Il “progetto culturale” lanciato da Ruini con grande enfasi nel 1995 è oggi solo un’etichetta che viene applicata a qualche seminario. Doveva essere un fatto di massa, di popolo, è diventato un fatto di nicchia. Sgominata la presunta minaccia dei laici cattolici, e tra questi innanzitutto dei cattolici dell’Ulivo, la Chiesa italiana si ritrova senza minacce ma anche priva di parole, priva di un progetto serio e credibile di lettura e di evangelizzazione della società. Le sottoscrizioni dell’8 per mille calano sensibilmente di anno in anno come il consenso delle gerarchie nella società. Quindi bisogna rendersi autonomi. È la svolta finanziaria. Allo IOR va un banchiere di alto profilo Ettore Gotti Tedeschi che fa entrare l’istituto nel capitale della Carige con la prospettiva di ricreare una banca di territorio per il nord ovest. I soldi si fanno con la finanza ormai, non più con l’8 per mille. Finisce il modello seconda Repubblica di Sodano e Ruini e s’instaura il modello Bertone. In questo contesto non deve sorprendere se l’unico vero interlocutore appare l’unica forza politica che un progetto di lungo periodo sembra possederlo e perseguirlo, per il territorio come per le banche: la Lega, appunto.
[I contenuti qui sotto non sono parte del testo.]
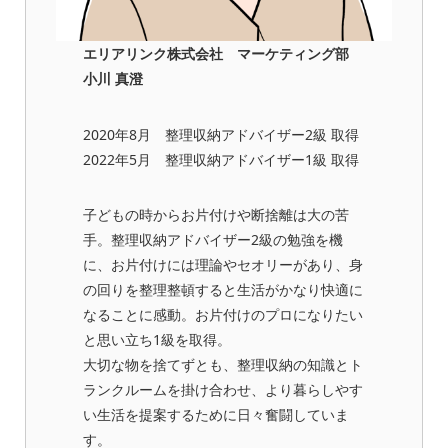
エリアリンク株式会社 マーケティング部
小川 真澄
2020年8月 整理収納アドバイザー2級 取得
2022年5月 整理収納アドバイザー1級 取得
子どもの時からお片付けや断捨離は大の苦
手。整理収納アドバイザー2級の勉強を機
に、お片付けには理論やセオリーがあり、身
の回りを整理整頓すると生活がかなり快適に
なることに感動。お片付けのプロになりたい
と思い立ち1級を取得。
大切な物を捨てずとも、整理収納の知識とト
ランクルームを掛け合わせ、より暮らしやす
い生活を提案するために日々奮闘していま
す。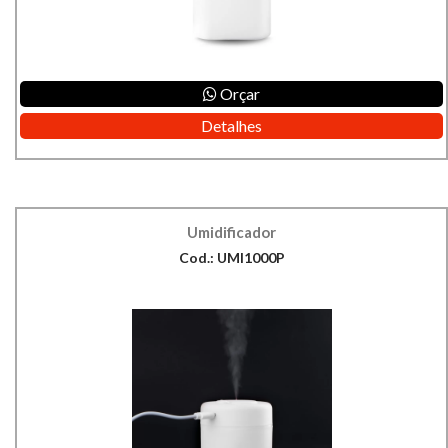
Orçar
Detalhes
Umidificador
Cod.: UMI1000P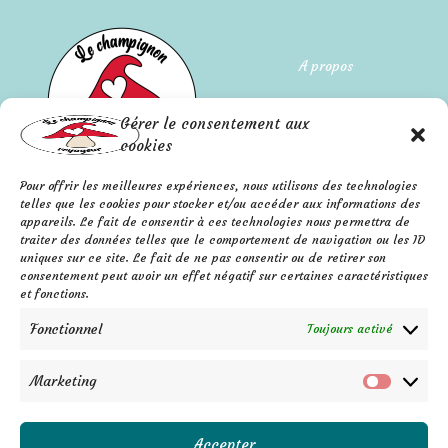
A propos
Qui suis-je ?
Gérer le consentement aux
L'histoire de l'entreprise
cookies
Pour offrir les meilleures expériences, nous utilisons des technologies
Mentions légales
FAQ
telles que les cookies pour stocker et/ou accéder aux informations des
Confidentialité
appareils. Le fait de consentir à ces technologies nous permettra de
Contact
traiter des données telles que le comportement de navigation ou les ID
C.G.V.
F
P
I
uniques sur ce site. Le fait de ne pas consentir ou de retirer son
a
i
n
consentement peut avoir un effet négatif sur certaines caractéristiques
c
n
s
e
t
t
et fonctions.
b
e
a
o
r
g
o
e
r
k
s
a
Fonctionnel
Toujours activé
-
t
m
f
Marketing
Marketi
Accepter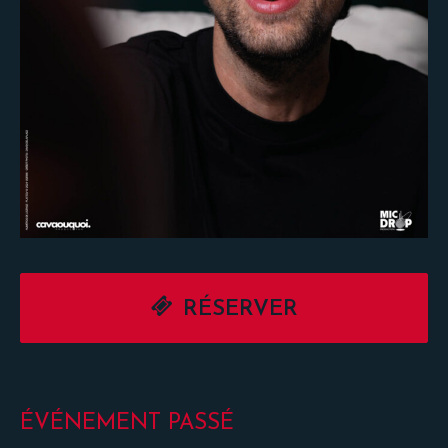
RÉSERVER
ÉVÉNEMENT PASSÉ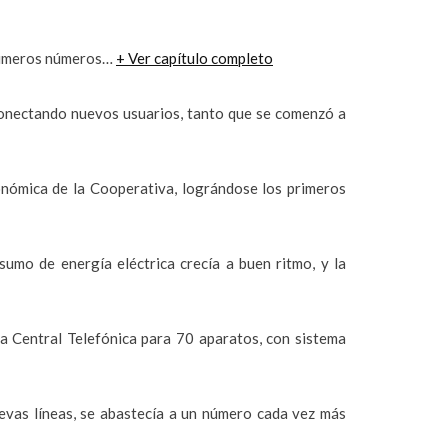
 primeros números…
+ Ver capítulo completo
onectando nuevos usuarios, tanto que se comenzó a
conómica de la Cooperativa, lográndose los primeros
umo de energía eléctrica crecía a buen ritmo, y la
 Central Telefónica para 70 aparatos, con sistema
uevas líneas, se abastecía a un número cada vez más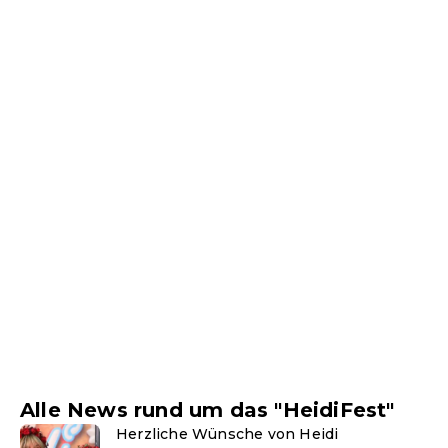
Alle News rund um das "HeidiFest"
Herzliche Wünsche von Heidi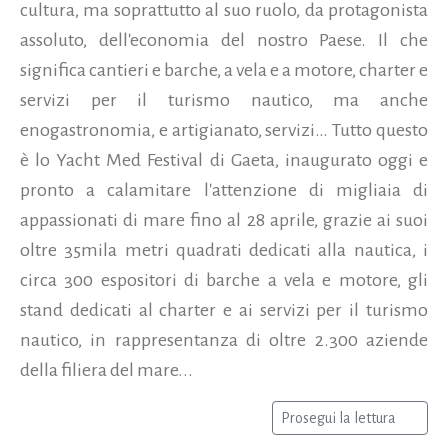
cultura, ma soprattutto al suo ruolo, da protagonista
assoluto, dell'economia del nostro Paese. Il che
significa cantieri e barche, a vela e a motore, charter e
servizi per il turismo nautico, ma anche
enogastronomia, e artigianato, servizi… Tutto questo
è lo Yacht Med Festival di Gaeta, inaugurato oggi e
pronto a calamitare l'attenzione di migliaia di
appassionati di mare fino al 28 aprile, grazie ai suoi
oltre 35mila metri quadrati dedicati alla nautica, i
circa 300 espositori di barche a vela e motore, gli
stand dedicati al charter e ai servizi per il turismo
nautico, in rappresentanza di oltre 2.300 aziende
della filiera del mare...
Prosegui la lettura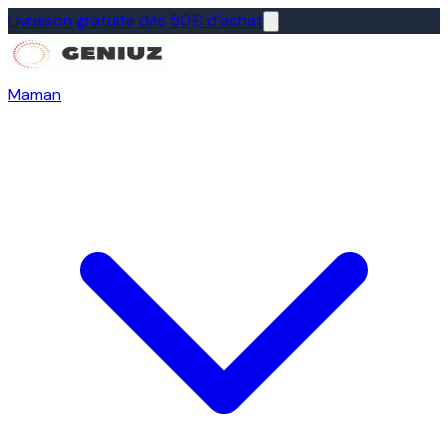
Livraison gratuite dès 50€ d'achat
Maman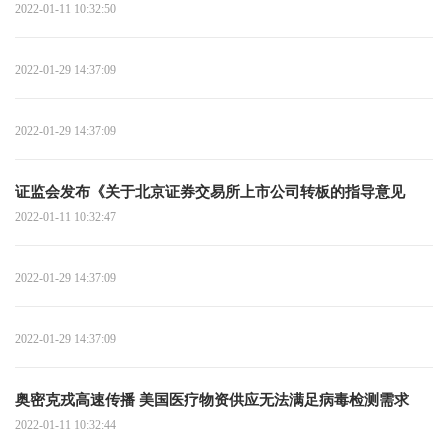
2022-01-11 10:32:50
2022-01-29 14:37:09
2022-01-29 14:37:09
证监会发布《关于北京证券交易所上市公司转板的指导意见
2022-01-11 10:32:47
2022-01-29 14:37:09
2022-01-29 14:37:09
奥密克戎高速传播 美国医疗物资供应无法满足病毒检测需求
2022-01-11 10:32:44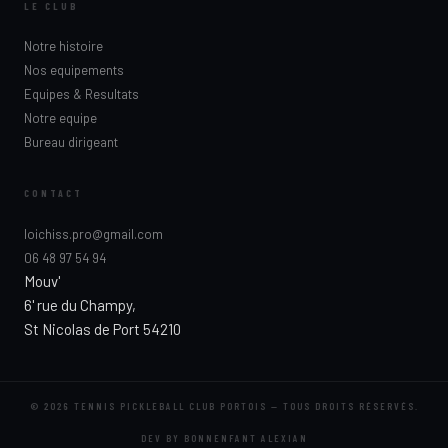
LE CLUB
Notre histoire
Nos equipements
Equipes & Resultats
Notre equipe
Bureau dirigeant
CONTACT
loichiss.pro@gmail.com
06 48 97 54 94
Mouv'
6' rue du Champy,
St Nicolas de Port 54210
© 2026 TENNIS PICKLEBALL CLUB PORTOIS — TOUS DROITS RÉSERVÉS.
DEV BY BONNENFANT ALEXIAN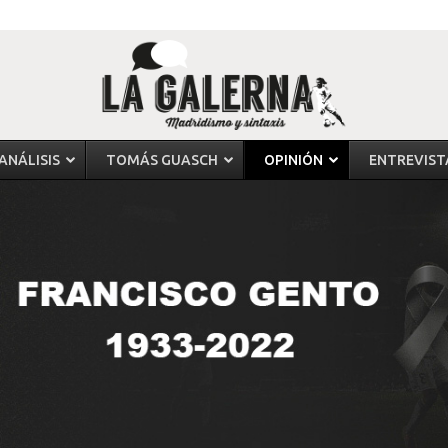
ANÁLISIS
TOMÁS GUASCH
OPINIÓN
ENTREVIST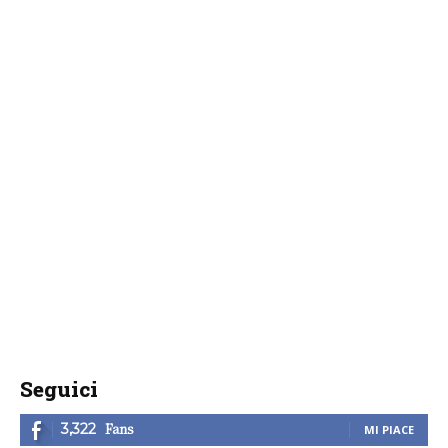
Seguici
Fans
3,322
MI PIACE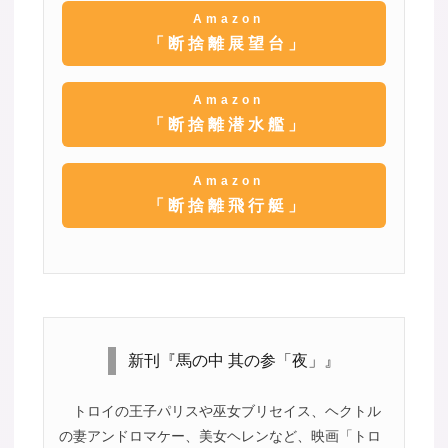
Amazon
「断捨離展望台」
Amazon
「断捨離潜水艦」
Amazon
「断捨離飛行艇」
新刊『馬の中 其の参「夜」』
トロイの王子パリスや巫女ブリセイス、ヘクトル
の妻アンドロマケー、美女ヘレンなど、映画「トロ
Si può obiettare che le recenti pronunce dei Vescovi sull’immigrazione e sul federalismo rappresentino un’evidente smentita dell’avvicinamento tra Chiesa e la Lega. Il saluto del Cardinale Bagnasco in occasione dell’inizio delle celebrazioni dell’Unità d’Italia, e lo stesso documento preparatorio della 46° settimana sociale portano a far pensare ad un ritorno ad una dimensione nazionale della Chiesa. Ma questi elementi lungi dallo smentire palesano un problema: la dicotomia tra la strategia della Santa Sede e quella dei Vescovi e della Cei. Il ruolo, la funzione, la missione verrebbe da dire di quest’ultima è legata per così dire “istituzionalmente” alla presenza dello Stato Nazionale unitario. Mentre la Santa Sede può legittimamente non avere a cuore né l’unità d’Italia né l’Unione dell’Europa per come si sono venute determinando. La diversità di strategie è quindi significativa. La Cei cerca di parlare al popolo, come faceva Wojtyla ma tra mille contraddizioni e senza veramente saper più che dire avendo speso tutte le energie e le parole negli ultimi 15-20 anni solo sui temi eticamente sensibili. La Santa Sede al contrario non vuole più farsi scavalcare dalla Cei nella gestione delle risorse e nell’interlocuzione con la politica e vuole essa stessa diventarne un interlocutore scegliendosi il soggetto con cui collaborare: il cosiddetto “braccio secolare”. Di qui la Lega come unico e vero interlocutore, secondo uno schema di politica premoderna e medievale che rimanda all’Italia dei Comuni. Un’Italia divisa, un’Italia espressione geografica dove alla Santa Sede è restituito un ruolo se non proprio di “investitura” comunque di effettiva ed efficace di legittimazione della politica.